• [EXERCISE DIRECTIONS]:
Print the data below exactly as it stands, and keep the pictures out.

• [Transcribed page contents]:
=== Section Start ===

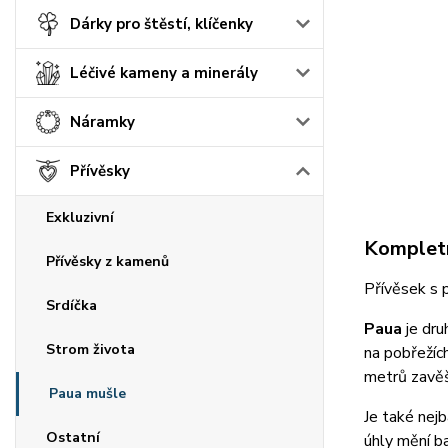
Dárky pro štěstí, klíčenky
Léčivé kameny a minerály
Náramky
Přívěsky
Exkluzivní
Kompletn
Přívěsky z kamenů
Přívěsek s p
Srdíčka
Paua
je dr
Strom života
na pobřežích
metrů zavěš
Paua mušle
Je také nejb
Ostatní
úhly mění b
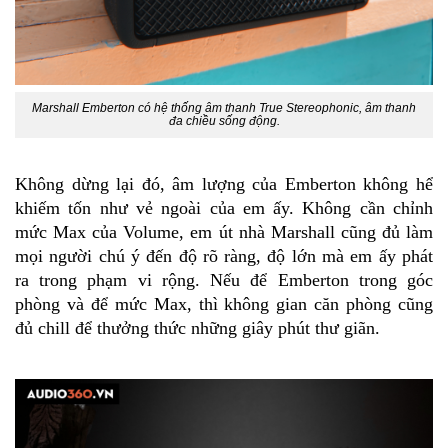
Marshall Emberton có hệ thống âm thanh True Stereophonic, âm thanh
đa chiều sống động.
Không dừng lại đó, âm lượng của Emberton không hể
khiếm tốn như vẻ ngoài của em ấy. Không cần chỉnh
mức Max của Volume, em út nhà Marshall cũng đủ làm
mọi người chú ý đến độ rõ ràng, độ lớn mà em ấy phát
ra trong phạm vi rộng. Nếu để Emberton trong góc
phòng và để mức Max, thì không gian căn phòng cũng
đủ chill để thưởng thức những giây phút thư giãn.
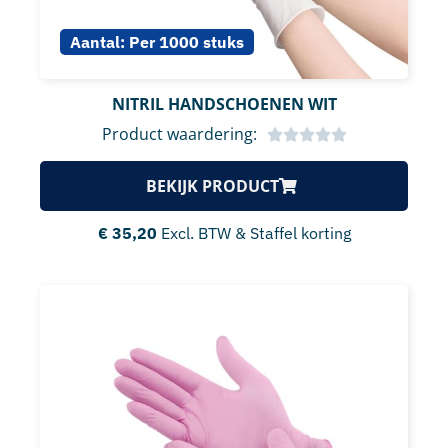
Aantal:
Per 1000 stuks
NITRIL HANDSCHOENEN WIT
Product waardering:
BEKIJK PRODUCT
€
35,20
Excl. BTW & Staffel korting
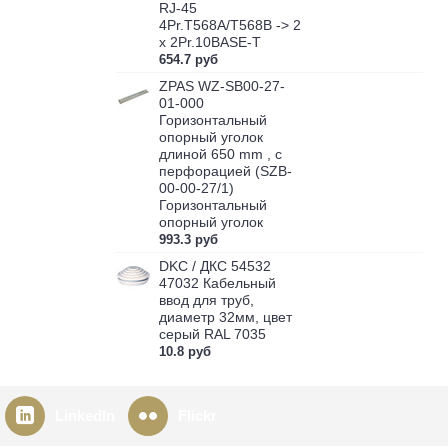
RJ-45
4Pr.T568A/T568B -> 2
x 2Pr.10BASE-T
654.7 руб
ZPAS WZ-SB00-27-
01-000
Горизонтальный
опорный уголок
длиной 650 mm , с
перфорацией (SZB-
00-00-27/1)
Горизонтальный
опорный уголок
993.3 руб
DKC / ДКС 54532
47032 Кабельный
ввод для труб,
диаметр 32мм, цвет
серый RAL 7035
10.8 руб
LinkedIn
Flickr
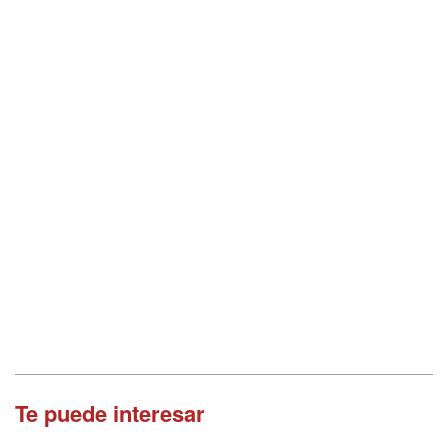
Te puede interesar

=== Section End ===

• [RESPONSE AREA]:
Dárky pro štěstí, klíčenky
Léčivé kameny a minerály
Náramky
Přívěsky
Exkluzivní
Kompletn
Přívěsky z kamenů
Přívěsek s p
Srdíčka
Paua
je dr
Strom života
na pobřežích
metrů zavěš
Paua mušle
Je také nejb
Ostatní
úhly mění b
Marshall Emberton có hệ thống âm thanh True Stereophonic, âm thanh
đa chiều sống động.
Không dừng lại đó, âm lượng của Emberton không hể
khiếm tốn như vẻ ngoài của em ấy. Không cần chỉnh
mức Max của Volume, em út nhà Marshall cũng đủ làm
mọi người chú ý đến độ rõ ràng, độ lớn mà em ấy phát
ra trong phạm vi rộng. Nếu để Emberton trong góc
phòng và để mức Max, thì không gian căn phòng cũng
đủ chill để thưởng thức những giây phút thư giãn.
Aantal:
Per 1000 stuks
NITRIL HANDSCHOENEN WIT
Product waardering:
BEKIJK PRODUCT
€
35,20
Excl. BTW & Staffel korting
RJ-45
4Pr.T568A/T568B -> 2
x 2Pr.10BASE-T
654.7 руб
ZPAS WZ-SB00-27-
01-000
Горизонтальный
опорный уголок
длиной 650 mm , с
перфорацией (SZB-
00-00-27/1)
Горизонтальный
опорный уголок
993.3 руб
DKC / ДКС 54532
47032 Кабельный
ввод для труб,
диаметр 32мм, цвет
серый RAL 7035
10.8 руб
LinkedIn
Flickr
Te puede interesar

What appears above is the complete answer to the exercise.